# Excerpted data
--*--
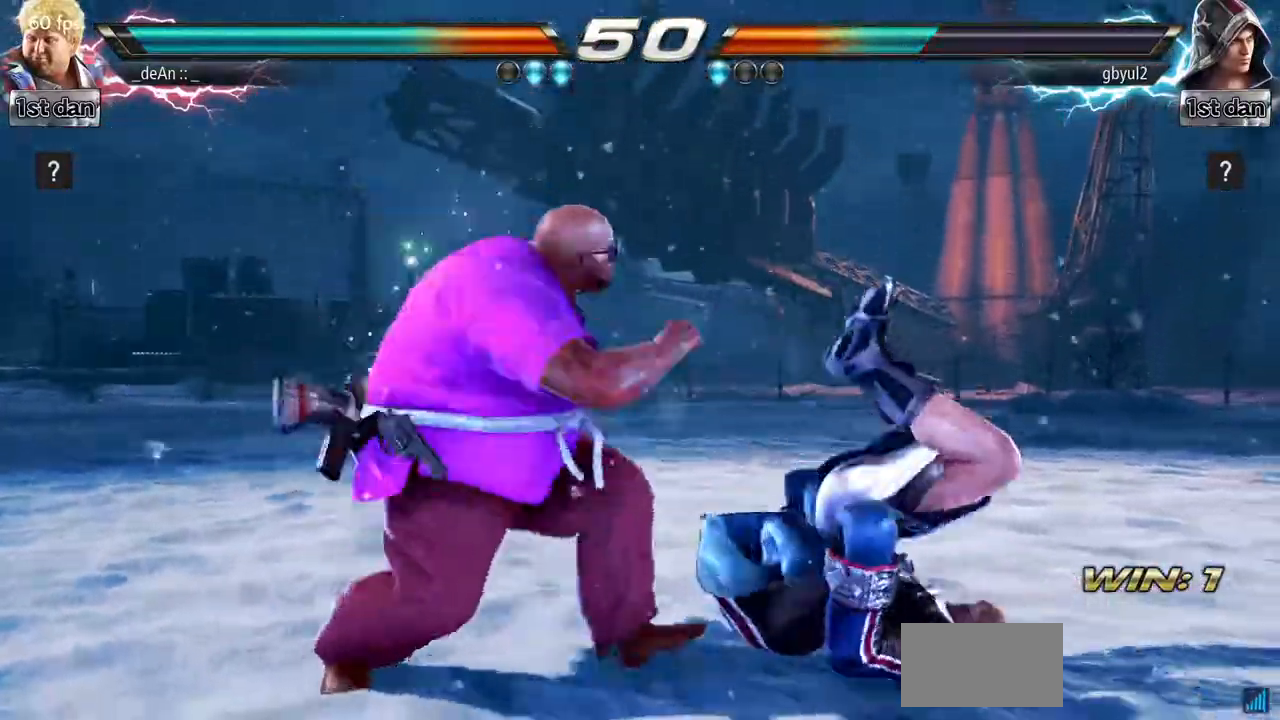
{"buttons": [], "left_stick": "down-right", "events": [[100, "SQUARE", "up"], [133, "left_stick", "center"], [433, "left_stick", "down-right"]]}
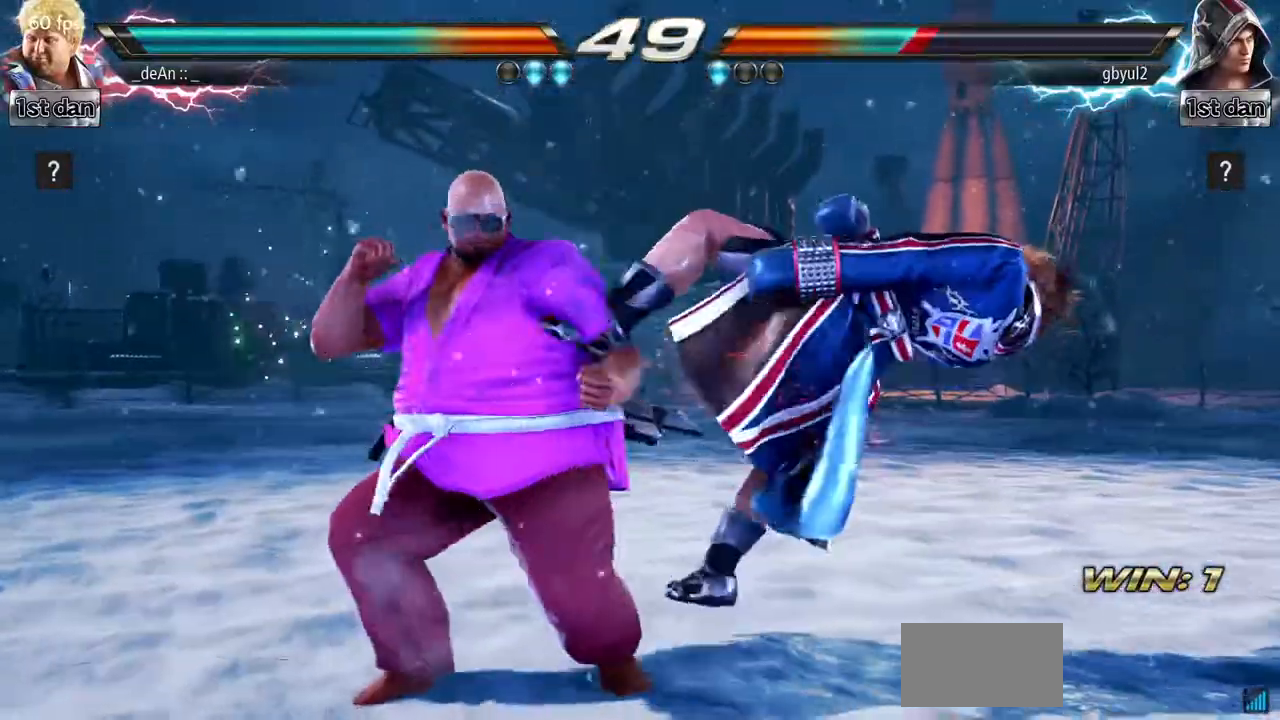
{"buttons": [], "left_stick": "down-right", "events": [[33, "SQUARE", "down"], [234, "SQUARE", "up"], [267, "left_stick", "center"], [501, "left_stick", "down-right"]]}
--*--
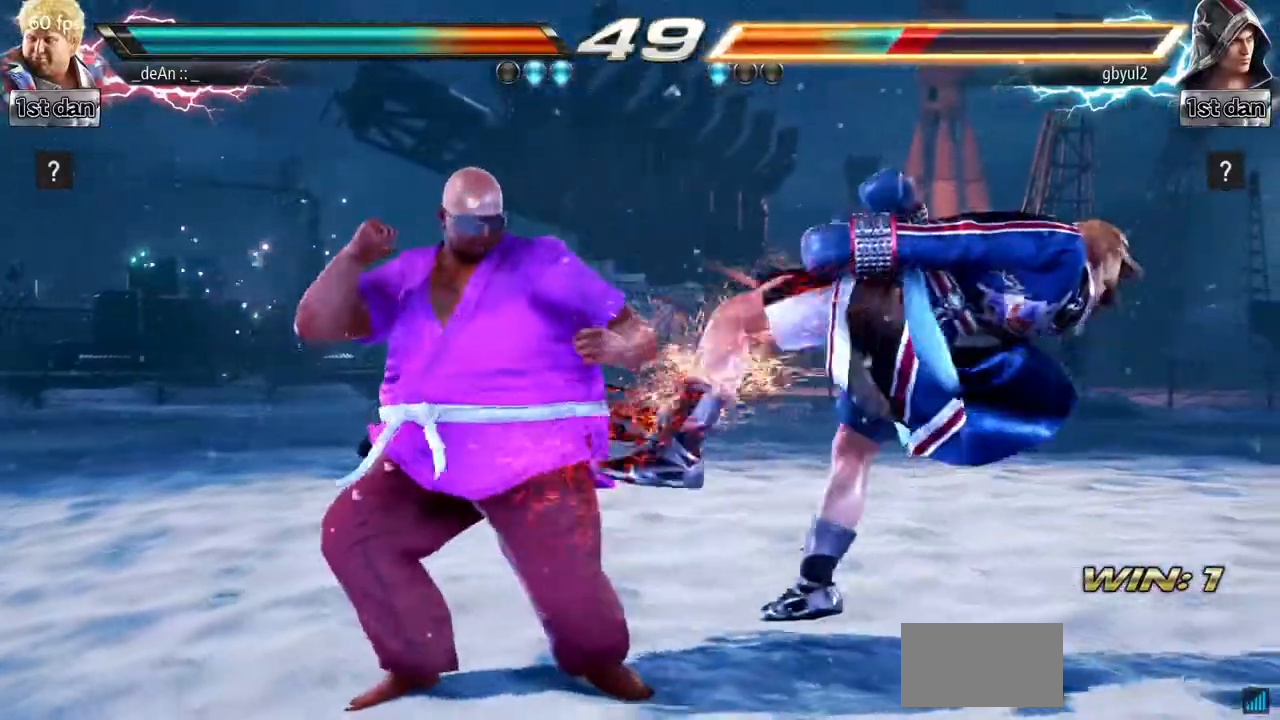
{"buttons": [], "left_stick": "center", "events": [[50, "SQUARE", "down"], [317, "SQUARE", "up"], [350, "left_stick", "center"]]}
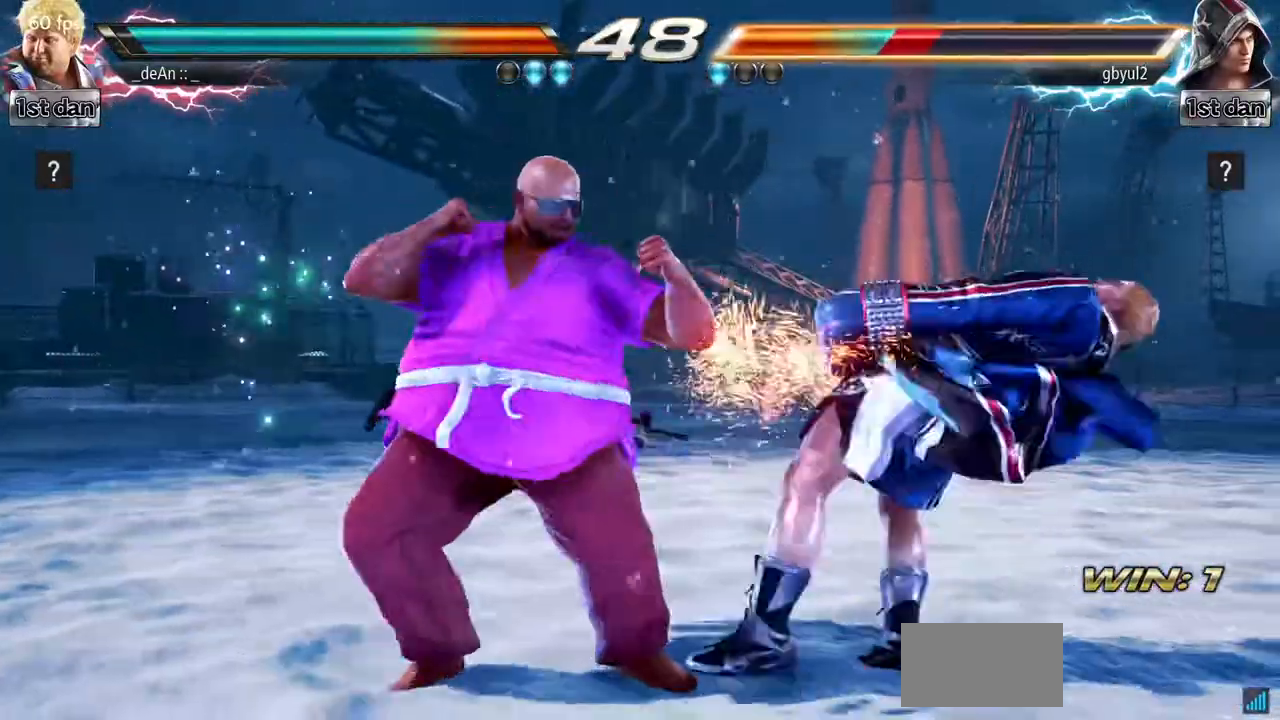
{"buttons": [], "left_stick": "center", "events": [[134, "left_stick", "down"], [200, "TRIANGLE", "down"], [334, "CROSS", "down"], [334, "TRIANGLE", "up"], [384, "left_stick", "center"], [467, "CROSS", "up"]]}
--*--
# Description of the task
With "right" as the search string, filter the records and return each line that has it.

# Your response
{"buttons": [], "left_stick": "down-right", "events": [[100, "SQUARE", "up"], [133, "left_stick", "center"], [433, "left_stick", "down-right"]]}
{"buttons": [], "left_stick": "down-right", "events": [[33, "SQUARE", "down"], [234, "SQUARE", "up"], [267, "left_stick", "center"], [501, "left_stick", "down-right"]]}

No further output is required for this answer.